Film Review: Past Lives


Childhood friends Na-Young (Greta Lee) and Hae-Sung’s (Yoo Teo) young lives are irrevocably changed when Na-Young’s family emigrate from South Korea to Canada, until the pair reconnect twelve years later. Past Lives, a film about love, friendship and fate, is an astonishing debut from South Korean-Canadian director Celine Song, and a devastatingly romantic one at that.

What if. What if our childhood friend hadn’t moved away that year? What if we’d grown up in a different city? What if the partner we’d met at the other end of a shared dinner table had been someone else that night, would we still have ended up with them? Life has a way of posing these questions, drawing as the years pass increasingly maddening patterns on the wallpapers of our lives. As life goes on, it becomes harder to not to ask where it might have taken us, or who it might have taken us to, if this or that wind had blown differently; in Past Lives, writer-director Celine Song posits a deeply moving, layered answer to that question.

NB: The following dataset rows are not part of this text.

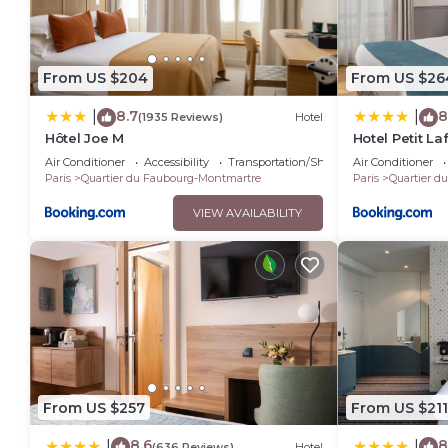
From US $204
From US $26
8.7
8
|
|
(1935 Reviews)
Hotel
Hôtel Joe M
Hotel Petit La
Air Conditioner
Accessibility
Transportation/Shuttle
Air Conditioner
Paris
Quartier du Faubourg-Montmartre
Paris
Quartier d
VIEW AVAILABILITY
From US $257
From US $211
8.6
8
|
|
(636 Reviews)
Hotel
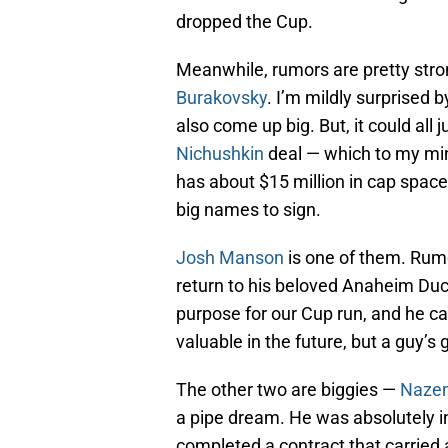
dropped the Cup.
Meanwhile, rumors are pretty stron
Burakovsky
. I’m mildly surprised b
also come up big. But, it could al
Nichushkin
deal — which to my min
has about $15 million in cap spac
big names to sign.
Josh Manson
is one of them. Rum
return to his beloved Anaheim Duc
purpose for our Cup run, and he ca
valuable in the future, but a guy’s
The other two are biggies —
Nazem
a pipe dream. He was absolutely in
completed a contract that carried a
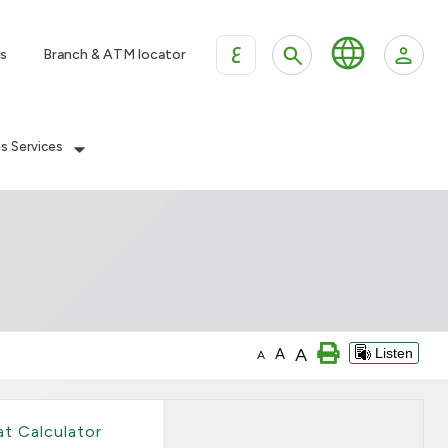
ع
s
Branch & ATM locator
es Services
A
A
Listen
A
at Calculator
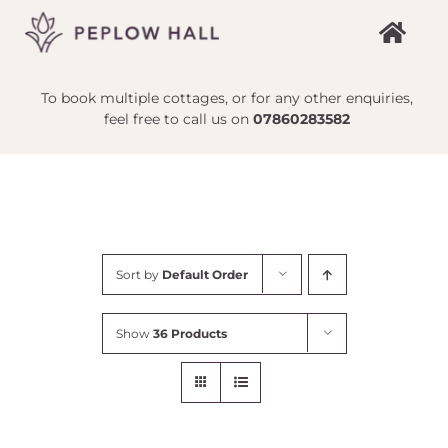
Skip
to
content
To book multiple cottages, or for any other enquiries,
feel free to call us on
07860283582
Sort by
Default Order
Show
36 Products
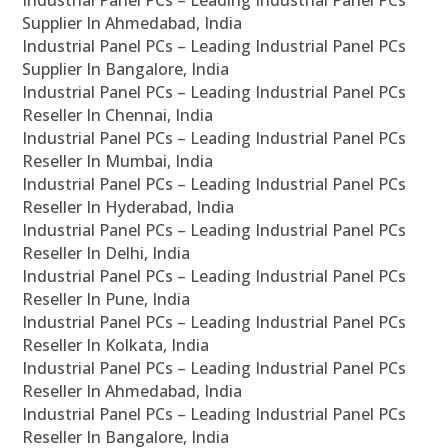
Industrial Panel PCs – Leading Industrial Panel PCs
Supplier In Ahmedabad, India
Industrial Panel PCs – Leading Industrial Panel PCs
Supplier In Bangalore, India
Industrial Panel PCs – Leading Industrial Panel PCs
Reseller In Chennai, India
Industrial Panel PCs – Leading Industrial Panel PCs
Reseller In Mumbai, India
Industrial Panel PCs – Leading Industrial Panel PCs
Reseller In Hyderabad, India
Industrial Panel PCs – Leading Industrial Panel PCs
Reseller In Delhi, India
Industrial Panel PCs – Leading Industrial Panel PCs
Reseller In Pune, India
Industrial Panel PCs – Leading Industrial Panel PCs
Reseller In Kolkata, India
Industrial Panel PCs – Leading Industrial Panel PCs
Reseller In Ahmedabad, India
Industrial Panel PCs – Leading Industrial Panel PCs
Reseller In Bangalore, India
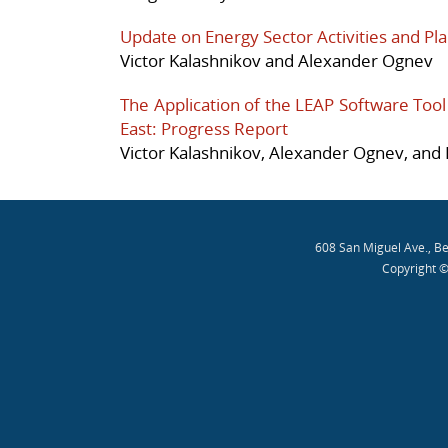
Update on Energy Sector Activities and Pla
Victor Kalashnikov and Alexander Ognev
The Application of the LEAP Software Tool 
East: Progress Report
Victor Kalashnikov, Alexander Ognev, and 
608 San Miguel Ave., B
Copyright ©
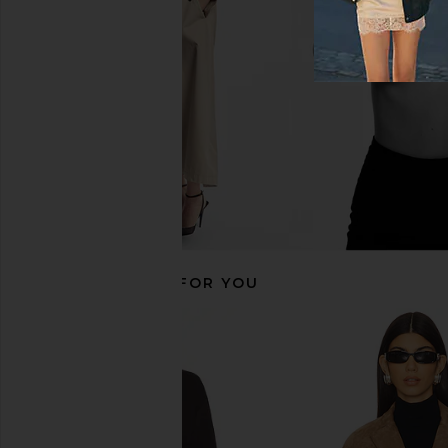
Rue Sophie
LAMARQU
$235
$498
$353
$66
Previous price:
RECOMMENDED FOR YOU
ANINE BING Luca Jacket in Ivory
Maude Club Abigail Tr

The film opens from the perspective of a group of observers people-watching two men and a woman sat a bar. Out of frame and somewhat obnoxiously, they speculate who may be a couple and who is the third wheel, wondering if perhaps the white guy – who stares into the middle distance while the other two are in deep conversation – is the Asian “couple’s” tour guide. In fact, the three know each other intimately; and when the narrative climactically returns to this encounter, this fated conversation will prove revelatory. Importantly, the framing in this prologue also establishes us as the observers, forever looking in at Na-Young and Hae-Sung’s lives.

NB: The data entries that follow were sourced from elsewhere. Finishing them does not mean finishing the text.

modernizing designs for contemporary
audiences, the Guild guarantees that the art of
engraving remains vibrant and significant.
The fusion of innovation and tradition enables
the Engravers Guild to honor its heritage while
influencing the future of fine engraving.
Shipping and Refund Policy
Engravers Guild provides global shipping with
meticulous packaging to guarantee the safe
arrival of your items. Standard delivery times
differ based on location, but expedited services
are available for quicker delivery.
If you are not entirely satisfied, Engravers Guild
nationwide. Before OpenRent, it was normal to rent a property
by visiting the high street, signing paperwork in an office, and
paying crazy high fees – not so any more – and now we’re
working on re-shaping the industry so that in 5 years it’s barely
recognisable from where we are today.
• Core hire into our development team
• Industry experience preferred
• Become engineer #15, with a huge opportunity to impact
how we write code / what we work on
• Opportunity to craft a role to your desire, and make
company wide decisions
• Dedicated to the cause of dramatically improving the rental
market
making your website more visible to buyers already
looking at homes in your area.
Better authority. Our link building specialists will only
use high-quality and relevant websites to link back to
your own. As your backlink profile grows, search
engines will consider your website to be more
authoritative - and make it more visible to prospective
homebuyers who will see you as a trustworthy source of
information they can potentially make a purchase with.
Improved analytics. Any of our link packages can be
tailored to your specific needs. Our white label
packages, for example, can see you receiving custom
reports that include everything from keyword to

Twelve years after Na-Young emigrates – now going by Nora – she is living in New York as a playwright. Hae-Sung, living in Seoul, has tracked her down through Facebook and the pair reconnect, reestablishing their long-dormant friendship via Skype. In this middle section, a romantic tension pulls at both of them, while director Song teases out the ways that time and space have kept and continue to keep them separate; a wonderful drone shot tracking right during the daytime in one city is cut and reversed to track left at night in the other. Indeed, Song’s represents her cityscapes as places that frame and define us in time as well as space, subtly evoking this sense through visuals that privilege her characters one moment and then dwarf them by concrete structures the next, while the film’s quiet jazzy score elicits movement and feeling.

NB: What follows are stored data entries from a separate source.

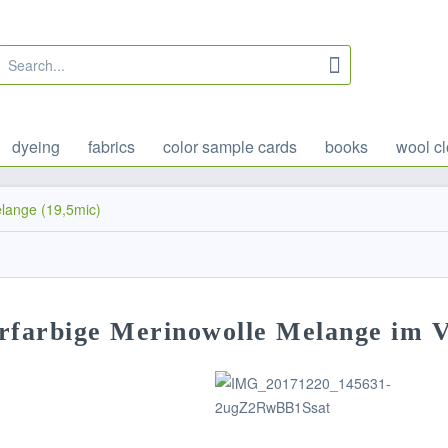
dyeing
fabrics
color sample cards
books
wool cl
lange (19,5mic)
rfarbige Merinowolle Melange im V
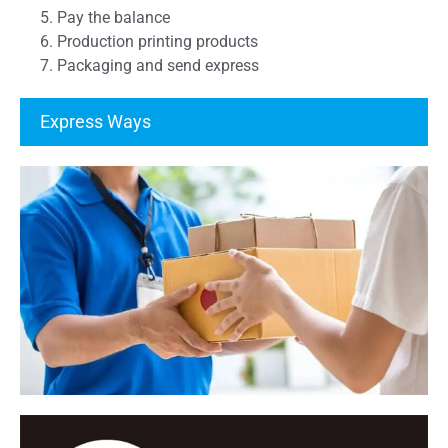
5. Pay the balance
6. Production printing products
7. Packaging and send express
Express Ways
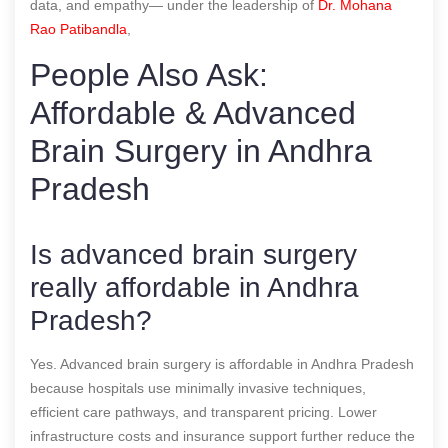
data, and empathy— under the leadership of
Dr. Mohana
Rao Patibandla
,
People Also Ask:
Affordable & Advanced
Brain Surgery in Andhra
Pradesh
Is advanced brain surgery
really affordable in Andhra
Pradesh?
Yes. Advanced brain surgery is affordable in Andhra Pradesh
because hospitals use minimally invasive techniques,
efficient care pathways, and transparent pricing. Lower
infrastructure costs and insurance support further reduce the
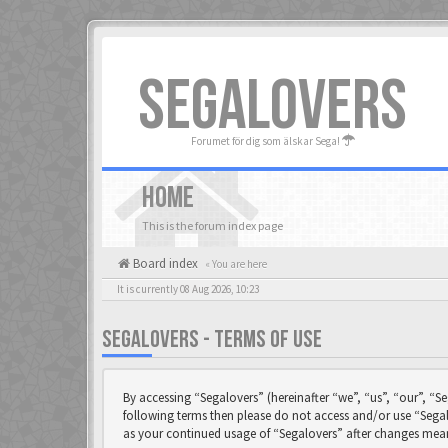
SEGALOVERS
Forumet för dig som älskar Sega!
HOME
This is the forum index page
Board index
« You are here
It is currently 08 Aug 2026, 10:23
SEGALOVERS - TERMS OF USE
By accessing “Segalovers” (hereinafter “we”, “us”, “our”, “Se
following terms then please do not access and/or use “Segal
as your continued usage of “Segalovers” after changes mea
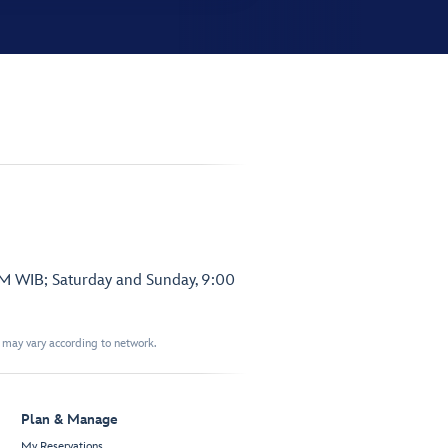
PM WIB; Saturday and Sunday, 9:00
t may vary according to network.
Plan & Manage
My Reservations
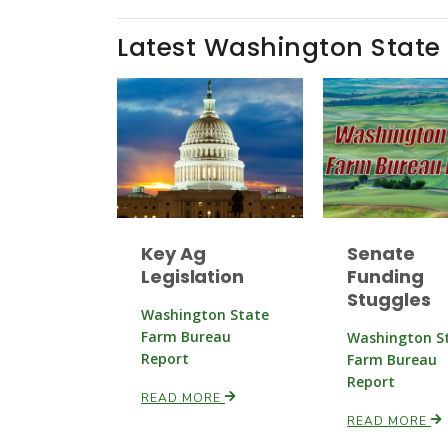
Latest Washington State
Key Ag
Senate
Legislation
Funding
Stuggles
Washington State
Farm Bureau
Washington S
Report
Farm Bureau
Report
READ MORE
READ MORE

Meanwhile, Hae-Sung’s request to Nora that he still call her by her Korean name, implies that his love for her is rooted in a past and place in which she no longer resides. And yet, despite the suggestions throughout that Hae-Sung is the pursuer, Nora remains caught on the thread that binds her to Hae-Sung and her past life. Skipping forward another twelve years, and both their lives have moved on. Nora tells another character of In-Yun, a Korean belief that people who have a connection in this life have met in past lives; those who marry must have eight thousand layers of In-Yun.

Part of what makes Past Lives such a special film is its refusal, at every opportunity, to take the shallower, more immediately satisfying choice: to offer cheap sentiment in favour of romantic catharsis. One does not wish to spoil things, but suffice to say Song’s humane writing serves all her characters in ways that lesser films might have offered them up as two-dimensional sops. When we finally return to the bar it is for a deeply satisfying conclusion to the three figures’ journey: the film’s final moments merely confirming that Past Lives is simply an exquisite piece of work and the most romantic film of the year.